Daily Bible Studies & Sermon Notes

Pastor Steve Schell
Acts 1:1-3
How far did God have to go to reach you? Some of us came to Him quickly and easily as children, others not until late in life. But taking that first step toward God was not the end of the matter. However and whenever we came to Him, as life progressed, we found that holding on to Him is a challenge. Events happened that caused us to question God’s goodness or power. Doubts arose about the historical truth of what we had embraced. People argued with us or ridiculed us for our childlike trust until we felt foolish for believing things we couldn’t “prove.” And if that weren’t enough, at some point we found our obedience to Christ got us in trouble. To remain loyal to Him cost us something that mattered to us. We had to let go of something or someone in order to hold on to Him. And the more we became aware of the world’s genuine hostility toward our faith, the more we understood that real persecution might be a price we’d have to pay. So, our walk with Christ not only started with a choice to believe, it has required many choices to believe along the way.

These first few verses of Acts remind us that God doesn’t abandon us to struggle alone with these issues. His Holy Spirit is always with us to refresh our faith, but He also sends us people to come after us when we wander and stand beside us when we’re weak. Amazingly, Luke wrote the Book of Acts to strengthen the faith of one man.

What does Luke say?
(v1) Luke addresses this document to someone named “Theophilus,” just as he did the gospel he wrote earlier (Lk 1:3). The name is probably a pseudonym meant to protect the identity of a man who held high political or military position because Luke adds the title “most excellent.” Elsewhere in Acts he applies this same title to Felix the Roman procurator of Judea (Ac 23:26; 24:3) and Porcius Festus, his successor (Ac 26:25). The name “Theophilus” literally means “one who is loved by God,” and is in itself an explanation of why Luke took the time to write this detailed history.
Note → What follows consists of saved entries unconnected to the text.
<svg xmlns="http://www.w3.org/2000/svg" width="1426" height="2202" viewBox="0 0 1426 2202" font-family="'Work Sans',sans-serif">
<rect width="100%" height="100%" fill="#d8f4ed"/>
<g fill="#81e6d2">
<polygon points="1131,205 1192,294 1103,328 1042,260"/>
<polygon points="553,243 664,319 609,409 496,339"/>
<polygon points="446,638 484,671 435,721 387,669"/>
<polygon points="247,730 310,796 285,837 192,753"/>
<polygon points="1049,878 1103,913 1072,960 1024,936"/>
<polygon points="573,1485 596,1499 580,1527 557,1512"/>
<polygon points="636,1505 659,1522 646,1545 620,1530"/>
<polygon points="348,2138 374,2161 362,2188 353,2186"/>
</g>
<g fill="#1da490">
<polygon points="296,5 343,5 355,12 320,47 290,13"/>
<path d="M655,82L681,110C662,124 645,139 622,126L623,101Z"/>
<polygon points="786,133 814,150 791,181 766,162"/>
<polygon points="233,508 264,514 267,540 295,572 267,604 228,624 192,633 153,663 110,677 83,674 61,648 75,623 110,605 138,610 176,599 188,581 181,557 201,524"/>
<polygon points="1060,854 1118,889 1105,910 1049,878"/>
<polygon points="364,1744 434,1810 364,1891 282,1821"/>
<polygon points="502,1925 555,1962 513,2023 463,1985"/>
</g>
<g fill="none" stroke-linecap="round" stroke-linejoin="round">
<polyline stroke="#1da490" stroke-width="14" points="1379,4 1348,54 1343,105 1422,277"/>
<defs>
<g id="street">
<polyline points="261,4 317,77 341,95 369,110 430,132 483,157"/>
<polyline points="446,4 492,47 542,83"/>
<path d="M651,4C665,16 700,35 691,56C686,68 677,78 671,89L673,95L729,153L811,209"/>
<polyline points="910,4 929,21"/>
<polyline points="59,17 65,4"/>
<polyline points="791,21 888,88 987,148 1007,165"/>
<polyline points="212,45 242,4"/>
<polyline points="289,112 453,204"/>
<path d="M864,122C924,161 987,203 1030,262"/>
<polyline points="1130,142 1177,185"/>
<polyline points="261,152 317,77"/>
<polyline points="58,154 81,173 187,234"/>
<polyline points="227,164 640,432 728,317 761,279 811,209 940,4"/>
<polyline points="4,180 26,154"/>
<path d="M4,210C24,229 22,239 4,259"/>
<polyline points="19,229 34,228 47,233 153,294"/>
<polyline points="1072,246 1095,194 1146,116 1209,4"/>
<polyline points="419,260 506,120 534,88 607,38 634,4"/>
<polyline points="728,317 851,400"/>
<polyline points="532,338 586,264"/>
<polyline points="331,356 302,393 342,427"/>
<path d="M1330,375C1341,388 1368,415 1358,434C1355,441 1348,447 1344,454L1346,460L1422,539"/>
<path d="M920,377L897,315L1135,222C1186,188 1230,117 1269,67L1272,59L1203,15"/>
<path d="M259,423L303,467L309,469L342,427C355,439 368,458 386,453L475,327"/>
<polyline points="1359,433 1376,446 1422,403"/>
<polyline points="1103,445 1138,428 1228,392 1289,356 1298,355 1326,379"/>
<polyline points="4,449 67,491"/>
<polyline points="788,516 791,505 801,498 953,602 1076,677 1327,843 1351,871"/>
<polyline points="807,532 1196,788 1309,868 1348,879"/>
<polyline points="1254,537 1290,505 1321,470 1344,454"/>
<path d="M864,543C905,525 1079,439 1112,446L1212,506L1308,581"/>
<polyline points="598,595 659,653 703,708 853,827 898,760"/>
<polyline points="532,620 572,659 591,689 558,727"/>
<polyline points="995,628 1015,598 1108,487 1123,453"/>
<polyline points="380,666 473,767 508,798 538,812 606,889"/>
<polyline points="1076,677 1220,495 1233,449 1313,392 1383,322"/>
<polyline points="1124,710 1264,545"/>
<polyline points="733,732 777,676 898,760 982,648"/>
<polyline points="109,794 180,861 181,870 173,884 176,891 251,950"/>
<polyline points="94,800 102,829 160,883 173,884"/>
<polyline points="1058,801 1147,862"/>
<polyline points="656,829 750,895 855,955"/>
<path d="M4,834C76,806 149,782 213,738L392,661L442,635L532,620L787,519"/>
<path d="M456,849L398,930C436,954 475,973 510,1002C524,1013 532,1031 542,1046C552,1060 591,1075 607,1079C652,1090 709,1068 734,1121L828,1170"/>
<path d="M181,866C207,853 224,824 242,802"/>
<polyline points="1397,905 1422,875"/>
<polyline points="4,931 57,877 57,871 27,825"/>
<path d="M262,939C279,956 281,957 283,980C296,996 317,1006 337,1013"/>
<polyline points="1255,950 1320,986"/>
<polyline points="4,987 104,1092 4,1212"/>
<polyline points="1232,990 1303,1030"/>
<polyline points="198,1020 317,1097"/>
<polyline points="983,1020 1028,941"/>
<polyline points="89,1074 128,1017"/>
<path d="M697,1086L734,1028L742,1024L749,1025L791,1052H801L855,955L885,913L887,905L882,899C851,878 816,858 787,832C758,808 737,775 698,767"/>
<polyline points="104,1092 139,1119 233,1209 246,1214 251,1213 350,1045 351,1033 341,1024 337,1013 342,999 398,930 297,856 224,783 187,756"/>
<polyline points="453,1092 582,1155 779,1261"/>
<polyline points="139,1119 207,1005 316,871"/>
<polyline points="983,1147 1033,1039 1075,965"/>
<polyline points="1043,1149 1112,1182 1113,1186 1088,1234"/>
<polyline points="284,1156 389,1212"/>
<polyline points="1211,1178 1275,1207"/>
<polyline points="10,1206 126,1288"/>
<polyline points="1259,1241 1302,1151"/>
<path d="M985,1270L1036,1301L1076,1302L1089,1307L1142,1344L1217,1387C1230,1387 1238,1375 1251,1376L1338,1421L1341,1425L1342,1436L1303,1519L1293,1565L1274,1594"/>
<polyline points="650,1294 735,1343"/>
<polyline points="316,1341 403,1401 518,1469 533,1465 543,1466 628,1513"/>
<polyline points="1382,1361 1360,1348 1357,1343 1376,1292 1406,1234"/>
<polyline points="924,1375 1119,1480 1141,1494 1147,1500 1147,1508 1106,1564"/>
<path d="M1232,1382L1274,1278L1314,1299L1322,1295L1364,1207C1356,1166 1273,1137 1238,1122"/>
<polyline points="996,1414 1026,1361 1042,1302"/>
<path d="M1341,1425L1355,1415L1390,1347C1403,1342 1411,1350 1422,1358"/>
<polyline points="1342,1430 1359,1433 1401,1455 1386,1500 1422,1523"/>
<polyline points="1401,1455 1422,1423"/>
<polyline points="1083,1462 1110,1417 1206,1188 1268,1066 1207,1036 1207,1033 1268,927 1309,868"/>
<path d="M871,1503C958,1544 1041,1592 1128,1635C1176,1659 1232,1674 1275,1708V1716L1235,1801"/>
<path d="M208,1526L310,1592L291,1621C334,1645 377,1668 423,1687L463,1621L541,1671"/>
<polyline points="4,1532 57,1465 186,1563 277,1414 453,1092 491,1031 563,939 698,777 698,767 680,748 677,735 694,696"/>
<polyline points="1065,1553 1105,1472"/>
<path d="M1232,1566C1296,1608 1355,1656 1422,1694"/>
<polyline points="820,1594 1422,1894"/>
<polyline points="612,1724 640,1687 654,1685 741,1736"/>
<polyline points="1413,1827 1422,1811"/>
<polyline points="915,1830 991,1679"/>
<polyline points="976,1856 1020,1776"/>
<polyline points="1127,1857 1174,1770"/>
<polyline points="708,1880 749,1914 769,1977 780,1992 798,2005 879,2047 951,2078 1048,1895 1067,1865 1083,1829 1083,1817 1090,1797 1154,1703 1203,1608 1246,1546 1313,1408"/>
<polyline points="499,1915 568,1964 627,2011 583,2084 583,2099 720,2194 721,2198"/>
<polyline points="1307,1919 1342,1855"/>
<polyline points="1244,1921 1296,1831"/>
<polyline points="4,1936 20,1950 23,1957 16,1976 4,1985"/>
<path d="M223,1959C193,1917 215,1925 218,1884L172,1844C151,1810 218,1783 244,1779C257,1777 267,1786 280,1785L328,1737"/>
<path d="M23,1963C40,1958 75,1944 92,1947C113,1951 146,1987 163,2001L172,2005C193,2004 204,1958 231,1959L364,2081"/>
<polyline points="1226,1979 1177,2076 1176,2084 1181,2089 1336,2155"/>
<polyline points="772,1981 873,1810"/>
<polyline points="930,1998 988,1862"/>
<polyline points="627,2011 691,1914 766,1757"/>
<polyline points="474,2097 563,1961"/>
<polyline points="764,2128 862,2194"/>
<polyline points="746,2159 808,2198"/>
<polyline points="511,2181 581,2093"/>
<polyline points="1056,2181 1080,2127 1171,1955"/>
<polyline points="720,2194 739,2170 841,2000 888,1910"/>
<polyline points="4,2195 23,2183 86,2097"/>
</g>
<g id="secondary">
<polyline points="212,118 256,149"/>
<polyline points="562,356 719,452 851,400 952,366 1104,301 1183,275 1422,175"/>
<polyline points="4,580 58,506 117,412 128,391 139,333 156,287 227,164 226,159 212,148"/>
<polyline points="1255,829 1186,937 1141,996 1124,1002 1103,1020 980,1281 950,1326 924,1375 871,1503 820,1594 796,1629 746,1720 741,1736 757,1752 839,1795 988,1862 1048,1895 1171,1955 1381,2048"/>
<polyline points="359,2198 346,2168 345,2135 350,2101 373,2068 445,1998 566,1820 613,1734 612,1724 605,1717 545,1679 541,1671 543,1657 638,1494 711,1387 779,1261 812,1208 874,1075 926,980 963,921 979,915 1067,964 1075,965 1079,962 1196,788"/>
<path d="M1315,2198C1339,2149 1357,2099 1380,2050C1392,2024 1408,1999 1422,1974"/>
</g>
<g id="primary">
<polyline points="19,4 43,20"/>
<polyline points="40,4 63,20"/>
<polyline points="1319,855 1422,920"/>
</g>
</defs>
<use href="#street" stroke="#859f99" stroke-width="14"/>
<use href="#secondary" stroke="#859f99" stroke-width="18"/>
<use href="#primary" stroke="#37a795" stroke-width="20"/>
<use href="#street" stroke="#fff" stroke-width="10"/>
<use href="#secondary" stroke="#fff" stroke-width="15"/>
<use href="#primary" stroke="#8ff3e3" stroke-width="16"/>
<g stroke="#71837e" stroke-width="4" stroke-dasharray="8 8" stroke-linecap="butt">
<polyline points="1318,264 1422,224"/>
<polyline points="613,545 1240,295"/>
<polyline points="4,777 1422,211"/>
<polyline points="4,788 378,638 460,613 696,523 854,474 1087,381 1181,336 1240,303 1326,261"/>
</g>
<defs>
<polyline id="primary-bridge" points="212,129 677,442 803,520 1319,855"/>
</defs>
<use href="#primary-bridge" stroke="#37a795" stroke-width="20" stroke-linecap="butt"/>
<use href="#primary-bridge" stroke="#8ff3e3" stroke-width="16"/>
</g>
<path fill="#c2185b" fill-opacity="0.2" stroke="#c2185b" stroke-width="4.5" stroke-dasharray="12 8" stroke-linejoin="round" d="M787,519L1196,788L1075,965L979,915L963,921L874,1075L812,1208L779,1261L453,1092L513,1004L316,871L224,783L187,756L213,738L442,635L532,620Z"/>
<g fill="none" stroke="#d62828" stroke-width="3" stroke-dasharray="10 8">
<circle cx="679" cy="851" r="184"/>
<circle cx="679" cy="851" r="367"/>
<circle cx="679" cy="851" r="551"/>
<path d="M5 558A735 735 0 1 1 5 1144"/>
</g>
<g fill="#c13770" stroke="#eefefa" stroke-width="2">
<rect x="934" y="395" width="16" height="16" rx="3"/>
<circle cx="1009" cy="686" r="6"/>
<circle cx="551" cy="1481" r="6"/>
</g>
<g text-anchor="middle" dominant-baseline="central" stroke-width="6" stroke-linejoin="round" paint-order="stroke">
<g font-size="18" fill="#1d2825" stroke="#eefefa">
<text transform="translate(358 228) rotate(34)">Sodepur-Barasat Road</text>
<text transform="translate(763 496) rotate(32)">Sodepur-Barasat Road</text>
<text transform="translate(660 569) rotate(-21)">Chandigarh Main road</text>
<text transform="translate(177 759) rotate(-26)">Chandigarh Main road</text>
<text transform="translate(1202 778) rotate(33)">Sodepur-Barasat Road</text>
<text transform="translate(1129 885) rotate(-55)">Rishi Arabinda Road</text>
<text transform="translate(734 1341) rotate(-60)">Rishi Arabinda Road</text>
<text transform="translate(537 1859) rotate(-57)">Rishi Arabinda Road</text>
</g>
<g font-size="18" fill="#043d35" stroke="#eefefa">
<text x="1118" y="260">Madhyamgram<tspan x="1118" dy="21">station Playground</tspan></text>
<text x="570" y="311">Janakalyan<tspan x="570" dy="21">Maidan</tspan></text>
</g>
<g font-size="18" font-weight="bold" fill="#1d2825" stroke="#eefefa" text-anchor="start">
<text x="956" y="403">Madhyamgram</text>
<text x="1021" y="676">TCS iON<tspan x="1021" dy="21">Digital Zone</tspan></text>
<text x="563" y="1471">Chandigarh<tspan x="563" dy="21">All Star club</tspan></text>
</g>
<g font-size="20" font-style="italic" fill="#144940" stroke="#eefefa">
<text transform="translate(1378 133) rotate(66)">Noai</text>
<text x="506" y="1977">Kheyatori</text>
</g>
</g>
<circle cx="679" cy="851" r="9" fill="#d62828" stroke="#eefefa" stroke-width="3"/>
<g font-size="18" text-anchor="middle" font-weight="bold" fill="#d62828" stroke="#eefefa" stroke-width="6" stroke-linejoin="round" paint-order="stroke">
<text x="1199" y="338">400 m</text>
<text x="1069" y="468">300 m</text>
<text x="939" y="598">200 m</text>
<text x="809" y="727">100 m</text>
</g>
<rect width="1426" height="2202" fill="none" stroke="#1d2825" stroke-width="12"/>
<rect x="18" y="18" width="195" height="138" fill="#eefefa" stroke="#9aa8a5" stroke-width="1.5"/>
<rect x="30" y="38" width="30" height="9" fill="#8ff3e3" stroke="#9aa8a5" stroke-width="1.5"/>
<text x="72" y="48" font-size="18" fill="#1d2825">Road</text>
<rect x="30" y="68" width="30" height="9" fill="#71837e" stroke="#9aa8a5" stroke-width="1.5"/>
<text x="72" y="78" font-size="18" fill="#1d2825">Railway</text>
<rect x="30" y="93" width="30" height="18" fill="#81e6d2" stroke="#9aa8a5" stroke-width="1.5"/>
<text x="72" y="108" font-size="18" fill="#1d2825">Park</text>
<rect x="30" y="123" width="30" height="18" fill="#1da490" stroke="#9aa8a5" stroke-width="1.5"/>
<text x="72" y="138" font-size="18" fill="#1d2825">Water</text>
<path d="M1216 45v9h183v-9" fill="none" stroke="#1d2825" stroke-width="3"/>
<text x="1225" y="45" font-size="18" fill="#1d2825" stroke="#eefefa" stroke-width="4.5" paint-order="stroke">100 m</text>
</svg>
Someone was sincerely inquiring about Jesus Christ and His church, and because God loved him (and us), He had moved upon Luke to investigate everything carefully and to write it out in consecutive order so that Theophilus might know the exact truth about the things he had been taught (Lk 1:3, 4).
(v1-3) See DBS

The Good Shepherd
God is looking for those who are looking for Him, and He will go to great lengths to reach them. Every soul is precious to Him, and if we wander away this Shepherd will leave the “ninety and nine” and go out onto the hillsides to search for His lost sheep. He doesn’t passively wait for us to find Him, He comes after us. This aggressiveness is an essential part of His nature, and He wants to use us in the process, Listen:
• False shepherds: Ezk 34:1-10
• The true Shepherd: Ezk 34:11-15
• The Good Shepherd: Jn 10:11-15
“I am the good shepherd; the good shepherd lays down His life for the sheep. He who is a hired hand and not a shepherd, who is not the owner of the sheep, sees the wolf coming, and leaves the sheep and flees, and the wolf snatches them and scatters them. He flees because He is a hired hand and not concerned about the sheep. I am the good shepherd, and I know my own and my own know Me… and I lay down my life for the sheep. “
• The Ninety-nine (Lk 15:1-7)

His shepherd’s heart
Because professional clergy are such a part of our thinking, we can read these passages and assume they apply to people with titles, but they are meant to apply to each of us. In some way each of us shepherds a flock, there are people God has trusted into our care (parents, teachers, coaches, employers, managers, neighbors, medical personnel, small groups…). So the Lord wants to put His shepherd’s heart into each of us. He calls us to be our “brother’s keeper.” Listen to these two commands:
1) “Brethren, even if anyone is caught in any trespass, you who are spiritual (listening for the guidance of the Holy Spirit), restore such a one in a spirit of gentleness; each one looking to yourself so that you too will not be tempted. Bear one another’s burdens, and thereby fulfill the law of Christ.” (Gal 6:1, 2)
2) Jesus says when we become weak or fail, we don’t have to get saved all over again, but neither should we ignore what happened. We need to address the “dust” that accumulates as we walk through life, and not by ourselves. We are to care for each other in these matters. In other words, I’m responsible for your feet, and you’re responsible for mine. When you sin or become weak in faith the Shepherd will send me to wash your feet, and when I sin or become weak in faith the Shepherd will send you to wash my feet (Jn 13:1-15).

Luke modeled this principle for us by “washing the feet” of a man he called Theophilus. He went to an enormous effort to do careful research and write a history of Jesus Christ and His Church. Of course, he knew others would read it, but he was willing to write it for one.

1) Has someone ever come after you when you were struggling? What did they do to help you?
2) Name the flock you are called to shepherd. Who has God entrusted to your care?